人は一所懸命な人に共感する。何をやる場合でも、その人となら長く続けられそうな気がする。なぜなら自分も一所懸命になれるからだ。
人の心をつかむ人にもそんな魅力がある。
その人を中心にして、一所懸命な雰囲気がその場に流れるからだ。仕事でも遊びでも趣味でも、あるいはただのおしゃべりであっても、我を忘れて打ち込めるような雰囲気が生まれてくる。だから楽しい。別れたあとでも、「なんであんなに熱中できたんだろう」と不思議な気持ちにさえなってくる。

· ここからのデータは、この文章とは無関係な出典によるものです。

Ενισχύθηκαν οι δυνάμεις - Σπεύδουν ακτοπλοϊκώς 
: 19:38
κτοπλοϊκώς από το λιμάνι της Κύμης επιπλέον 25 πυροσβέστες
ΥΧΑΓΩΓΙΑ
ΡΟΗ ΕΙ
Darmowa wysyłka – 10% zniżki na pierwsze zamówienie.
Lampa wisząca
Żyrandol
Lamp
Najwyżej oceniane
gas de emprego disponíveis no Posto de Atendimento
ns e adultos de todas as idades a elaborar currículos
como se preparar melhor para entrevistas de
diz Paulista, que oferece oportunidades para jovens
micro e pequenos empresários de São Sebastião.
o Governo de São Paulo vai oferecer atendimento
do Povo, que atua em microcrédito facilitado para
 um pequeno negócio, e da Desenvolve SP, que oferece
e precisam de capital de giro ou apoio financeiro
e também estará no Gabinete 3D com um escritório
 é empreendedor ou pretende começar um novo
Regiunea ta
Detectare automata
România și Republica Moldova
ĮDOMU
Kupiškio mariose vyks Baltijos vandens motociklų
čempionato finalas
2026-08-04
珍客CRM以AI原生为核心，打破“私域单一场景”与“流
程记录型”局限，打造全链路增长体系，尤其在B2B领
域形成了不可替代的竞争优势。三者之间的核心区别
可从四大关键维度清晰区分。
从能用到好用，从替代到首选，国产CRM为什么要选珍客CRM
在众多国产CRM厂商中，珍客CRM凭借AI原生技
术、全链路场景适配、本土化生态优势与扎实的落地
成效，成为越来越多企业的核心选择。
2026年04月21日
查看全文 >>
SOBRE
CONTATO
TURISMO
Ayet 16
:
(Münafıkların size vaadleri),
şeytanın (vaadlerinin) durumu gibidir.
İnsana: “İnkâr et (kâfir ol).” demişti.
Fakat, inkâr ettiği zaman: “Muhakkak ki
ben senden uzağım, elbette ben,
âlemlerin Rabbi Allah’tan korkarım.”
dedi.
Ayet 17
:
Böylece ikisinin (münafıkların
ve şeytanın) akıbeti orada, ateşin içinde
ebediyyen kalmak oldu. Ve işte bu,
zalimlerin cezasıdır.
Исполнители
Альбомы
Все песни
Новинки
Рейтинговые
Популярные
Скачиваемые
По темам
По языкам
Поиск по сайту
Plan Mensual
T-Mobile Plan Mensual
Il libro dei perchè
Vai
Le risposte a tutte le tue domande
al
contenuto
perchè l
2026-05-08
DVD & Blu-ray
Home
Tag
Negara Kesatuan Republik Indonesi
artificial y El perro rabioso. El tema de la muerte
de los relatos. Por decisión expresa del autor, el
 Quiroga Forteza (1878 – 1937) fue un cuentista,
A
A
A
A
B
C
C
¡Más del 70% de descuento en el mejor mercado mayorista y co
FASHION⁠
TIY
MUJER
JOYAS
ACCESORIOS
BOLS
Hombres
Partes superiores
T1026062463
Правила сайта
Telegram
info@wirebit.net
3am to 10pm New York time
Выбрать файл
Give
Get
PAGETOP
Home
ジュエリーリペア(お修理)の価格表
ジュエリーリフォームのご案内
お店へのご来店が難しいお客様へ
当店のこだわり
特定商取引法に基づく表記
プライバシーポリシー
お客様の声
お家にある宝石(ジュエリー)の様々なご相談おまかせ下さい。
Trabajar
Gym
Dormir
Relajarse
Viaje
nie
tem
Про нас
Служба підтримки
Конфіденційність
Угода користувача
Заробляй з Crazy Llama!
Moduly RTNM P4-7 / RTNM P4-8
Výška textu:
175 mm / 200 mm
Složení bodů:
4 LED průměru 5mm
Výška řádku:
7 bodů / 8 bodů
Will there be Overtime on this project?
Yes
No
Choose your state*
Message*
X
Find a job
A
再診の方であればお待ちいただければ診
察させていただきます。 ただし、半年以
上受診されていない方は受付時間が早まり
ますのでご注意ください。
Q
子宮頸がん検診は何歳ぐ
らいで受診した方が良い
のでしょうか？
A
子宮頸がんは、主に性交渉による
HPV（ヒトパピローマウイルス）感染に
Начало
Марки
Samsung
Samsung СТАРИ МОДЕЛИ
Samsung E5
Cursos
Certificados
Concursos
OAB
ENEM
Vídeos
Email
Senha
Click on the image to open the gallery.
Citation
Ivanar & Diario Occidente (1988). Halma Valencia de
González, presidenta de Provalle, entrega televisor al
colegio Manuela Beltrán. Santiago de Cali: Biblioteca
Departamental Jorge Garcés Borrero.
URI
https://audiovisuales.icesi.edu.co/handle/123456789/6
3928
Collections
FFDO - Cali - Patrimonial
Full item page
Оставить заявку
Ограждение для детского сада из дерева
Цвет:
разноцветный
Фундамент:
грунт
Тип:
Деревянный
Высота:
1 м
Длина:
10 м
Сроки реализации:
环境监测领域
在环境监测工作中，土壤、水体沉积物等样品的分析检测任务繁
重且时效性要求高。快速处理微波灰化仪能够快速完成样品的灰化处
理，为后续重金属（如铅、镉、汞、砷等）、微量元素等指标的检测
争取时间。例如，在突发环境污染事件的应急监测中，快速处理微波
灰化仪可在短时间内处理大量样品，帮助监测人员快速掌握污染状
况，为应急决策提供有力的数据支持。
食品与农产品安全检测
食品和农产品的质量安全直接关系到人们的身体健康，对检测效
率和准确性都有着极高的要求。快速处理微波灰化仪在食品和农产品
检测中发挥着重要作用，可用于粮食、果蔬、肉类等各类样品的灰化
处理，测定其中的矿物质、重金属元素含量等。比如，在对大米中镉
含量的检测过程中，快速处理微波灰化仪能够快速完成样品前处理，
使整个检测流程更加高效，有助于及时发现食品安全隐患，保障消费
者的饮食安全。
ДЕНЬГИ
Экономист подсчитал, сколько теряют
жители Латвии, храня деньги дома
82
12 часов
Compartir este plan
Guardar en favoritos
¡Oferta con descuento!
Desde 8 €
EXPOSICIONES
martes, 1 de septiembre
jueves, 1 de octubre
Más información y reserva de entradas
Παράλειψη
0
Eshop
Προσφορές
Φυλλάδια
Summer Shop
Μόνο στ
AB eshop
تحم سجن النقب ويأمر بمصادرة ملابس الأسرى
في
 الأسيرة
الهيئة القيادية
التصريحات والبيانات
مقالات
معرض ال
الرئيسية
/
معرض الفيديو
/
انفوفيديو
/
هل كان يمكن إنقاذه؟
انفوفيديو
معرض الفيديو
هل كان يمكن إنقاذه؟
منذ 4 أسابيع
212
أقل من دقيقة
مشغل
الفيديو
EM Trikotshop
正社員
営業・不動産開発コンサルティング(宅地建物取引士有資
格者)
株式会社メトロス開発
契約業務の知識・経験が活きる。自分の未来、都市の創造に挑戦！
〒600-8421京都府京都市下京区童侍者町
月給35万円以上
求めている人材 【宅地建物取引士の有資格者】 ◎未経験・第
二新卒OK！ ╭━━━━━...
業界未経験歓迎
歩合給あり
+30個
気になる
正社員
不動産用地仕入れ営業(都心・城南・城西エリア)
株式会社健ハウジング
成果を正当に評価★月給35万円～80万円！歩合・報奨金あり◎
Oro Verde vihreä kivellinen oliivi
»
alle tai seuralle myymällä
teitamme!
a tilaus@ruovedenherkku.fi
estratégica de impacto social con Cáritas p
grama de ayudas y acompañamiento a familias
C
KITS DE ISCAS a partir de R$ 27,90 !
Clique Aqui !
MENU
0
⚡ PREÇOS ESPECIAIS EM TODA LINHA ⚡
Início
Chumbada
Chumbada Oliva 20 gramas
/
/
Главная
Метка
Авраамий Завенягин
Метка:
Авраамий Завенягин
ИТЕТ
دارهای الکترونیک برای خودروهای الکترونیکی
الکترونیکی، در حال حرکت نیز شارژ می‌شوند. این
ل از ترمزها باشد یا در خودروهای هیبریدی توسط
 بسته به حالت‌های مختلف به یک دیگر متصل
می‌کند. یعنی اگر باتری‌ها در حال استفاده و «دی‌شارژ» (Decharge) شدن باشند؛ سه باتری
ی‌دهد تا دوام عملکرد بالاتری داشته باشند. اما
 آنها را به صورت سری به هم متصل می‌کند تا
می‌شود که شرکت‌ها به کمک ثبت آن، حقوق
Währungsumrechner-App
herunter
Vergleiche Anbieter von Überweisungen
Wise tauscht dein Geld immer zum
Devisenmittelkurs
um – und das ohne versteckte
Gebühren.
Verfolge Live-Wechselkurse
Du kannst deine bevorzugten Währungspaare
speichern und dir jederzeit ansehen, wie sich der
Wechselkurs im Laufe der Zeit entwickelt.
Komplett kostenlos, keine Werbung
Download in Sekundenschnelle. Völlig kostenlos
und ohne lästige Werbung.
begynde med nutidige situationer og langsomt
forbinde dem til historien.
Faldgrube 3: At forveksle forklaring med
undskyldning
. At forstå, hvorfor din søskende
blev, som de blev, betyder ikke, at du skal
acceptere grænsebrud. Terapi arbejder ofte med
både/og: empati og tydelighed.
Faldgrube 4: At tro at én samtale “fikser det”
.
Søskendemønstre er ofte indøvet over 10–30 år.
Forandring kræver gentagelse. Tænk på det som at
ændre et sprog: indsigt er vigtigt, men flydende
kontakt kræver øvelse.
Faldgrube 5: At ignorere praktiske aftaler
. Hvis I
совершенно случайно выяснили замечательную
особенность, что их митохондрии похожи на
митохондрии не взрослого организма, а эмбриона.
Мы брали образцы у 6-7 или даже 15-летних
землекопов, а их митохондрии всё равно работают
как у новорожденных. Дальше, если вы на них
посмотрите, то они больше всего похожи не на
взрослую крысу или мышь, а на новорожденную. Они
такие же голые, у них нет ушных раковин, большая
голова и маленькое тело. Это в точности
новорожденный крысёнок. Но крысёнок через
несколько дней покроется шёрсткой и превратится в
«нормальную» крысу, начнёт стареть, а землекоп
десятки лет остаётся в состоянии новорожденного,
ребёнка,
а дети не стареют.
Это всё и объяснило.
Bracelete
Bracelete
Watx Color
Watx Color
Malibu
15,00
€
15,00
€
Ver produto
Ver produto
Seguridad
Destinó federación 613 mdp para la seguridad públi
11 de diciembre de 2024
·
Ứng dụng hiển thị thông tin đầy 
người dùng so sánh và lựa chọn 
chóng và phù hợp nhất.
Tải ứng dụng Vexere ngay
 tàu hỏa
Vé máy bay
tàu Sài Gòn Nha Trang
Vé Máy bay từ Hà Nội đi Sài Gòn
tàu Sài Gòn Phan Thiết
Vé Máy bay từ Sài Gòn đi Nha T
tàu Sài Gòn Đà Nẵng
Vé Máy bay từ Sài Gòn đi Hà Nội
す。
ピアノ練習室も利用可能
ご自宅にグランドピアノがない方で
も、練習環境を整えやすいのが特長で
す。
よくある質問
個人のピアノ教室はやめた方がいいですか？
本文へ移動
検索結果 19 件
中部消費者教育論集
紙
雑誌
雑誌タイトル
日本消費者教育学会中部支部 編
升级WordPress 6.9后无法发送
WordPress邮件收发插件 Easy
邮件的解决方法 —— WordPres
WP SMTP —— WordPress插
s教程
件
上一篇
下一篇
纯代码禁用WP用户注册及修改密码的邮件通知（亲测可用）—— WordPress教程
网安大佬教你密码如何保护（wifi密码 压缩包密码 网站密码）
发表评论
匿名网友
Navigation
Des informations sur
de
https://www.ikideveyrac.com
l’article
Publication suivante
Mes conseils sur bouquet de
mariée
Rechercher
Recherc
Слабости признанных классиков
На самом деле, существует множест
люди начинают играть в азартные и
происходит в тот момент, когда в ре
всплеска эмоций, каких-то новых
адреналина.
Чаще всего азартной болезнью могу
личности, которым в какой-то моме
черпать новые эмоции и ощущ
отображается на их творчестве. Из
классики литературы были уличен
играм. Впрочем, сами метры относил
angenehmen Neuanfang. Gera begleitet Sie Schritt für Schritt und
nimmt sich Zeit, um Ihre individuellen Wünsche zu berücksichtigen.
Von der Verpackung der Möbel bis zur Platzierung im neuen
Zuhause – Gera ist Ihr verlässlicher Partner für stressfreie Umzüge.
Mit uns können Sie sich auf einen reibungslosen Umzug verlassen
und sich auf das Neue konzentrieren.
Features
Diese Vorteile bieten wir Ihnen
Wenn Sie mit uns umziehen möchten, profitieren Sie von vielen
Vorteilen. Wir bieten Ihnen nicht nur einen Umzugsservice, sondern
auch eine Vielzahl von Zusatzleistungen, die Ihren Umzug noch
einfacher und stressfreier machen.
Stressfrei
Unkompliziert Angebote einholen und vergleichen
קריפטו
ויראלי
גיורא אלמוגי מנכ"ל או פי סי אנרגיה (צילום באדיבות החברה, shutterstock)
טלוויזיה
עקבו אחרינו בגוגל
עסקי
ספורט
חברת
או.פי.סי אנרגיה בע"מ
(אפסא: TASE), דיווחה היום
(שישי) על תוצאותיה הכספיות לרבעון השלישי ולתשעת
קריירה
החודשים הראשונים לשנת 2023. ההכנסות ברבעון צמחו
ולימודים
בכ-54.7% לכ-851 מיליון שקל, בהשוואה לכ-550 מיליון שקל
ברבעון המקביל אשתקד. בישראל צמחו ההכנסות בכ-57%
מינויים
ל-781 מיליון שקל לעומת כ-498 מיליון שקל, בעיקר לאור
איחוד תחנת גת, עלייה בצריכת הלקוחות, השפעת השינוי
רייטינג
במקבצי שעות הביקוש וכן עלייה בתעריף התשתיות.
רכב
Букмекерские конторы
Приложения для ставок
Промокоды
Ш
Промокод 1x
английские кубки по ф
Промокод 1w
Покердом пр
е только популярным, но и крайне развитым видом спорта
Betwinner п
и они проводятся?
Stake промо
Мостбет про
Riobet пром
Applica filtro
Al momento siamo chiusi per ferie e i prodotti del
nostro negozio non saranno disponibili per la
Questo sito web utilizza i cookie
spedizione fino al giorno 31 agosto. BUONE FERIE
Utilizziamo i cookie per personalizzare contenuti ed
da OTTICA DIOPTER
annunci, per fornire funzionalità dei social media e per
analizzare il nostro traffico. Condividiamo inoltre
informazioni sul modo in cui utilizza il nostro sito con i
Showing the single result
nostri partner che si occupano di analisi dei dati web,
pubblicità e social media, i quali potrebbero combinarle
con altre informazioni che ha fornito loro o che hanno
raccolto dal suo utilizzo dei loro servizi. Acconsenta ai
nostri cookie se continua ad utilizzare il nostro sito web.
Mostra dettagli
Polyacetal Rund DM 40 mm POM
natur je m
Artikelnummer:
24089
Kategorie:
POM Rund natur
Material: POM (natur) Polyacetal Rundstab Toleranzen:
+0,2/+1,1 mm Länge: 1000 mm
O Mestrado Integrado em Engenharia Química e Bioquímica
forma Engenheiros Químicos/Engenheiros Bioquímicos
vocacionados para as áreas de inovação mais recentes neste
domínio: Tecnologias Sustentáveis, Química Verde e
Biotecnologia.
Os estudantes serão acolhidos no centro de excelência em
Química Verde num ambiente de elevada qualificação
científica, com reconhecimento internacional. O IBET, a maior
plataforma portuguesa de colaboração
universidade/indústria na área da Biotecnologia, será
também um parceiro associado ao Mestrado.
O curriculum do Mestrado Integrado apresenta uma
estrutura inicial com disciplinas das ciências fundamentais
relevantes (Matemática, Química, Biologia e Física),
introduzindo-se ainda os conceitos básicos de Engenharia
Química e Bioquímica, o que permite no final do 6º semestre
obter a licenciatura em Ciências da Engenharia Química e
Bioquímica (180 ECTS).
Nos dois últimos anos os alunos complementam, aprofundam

「心をつかむ」という言い方には、ともすれば卑しいイメージが入り込む。テクニックや駆け引きでそれが可能になりそうな錯覚を生み出す。
でもそんなのはいっときの迷いを生むだけだ。迷った人がいても、最後はやる気のある人に集まる。
一所懸命の気持ちよさを自ら楽しんでいる人に、人は集まってくるのではないだろうか。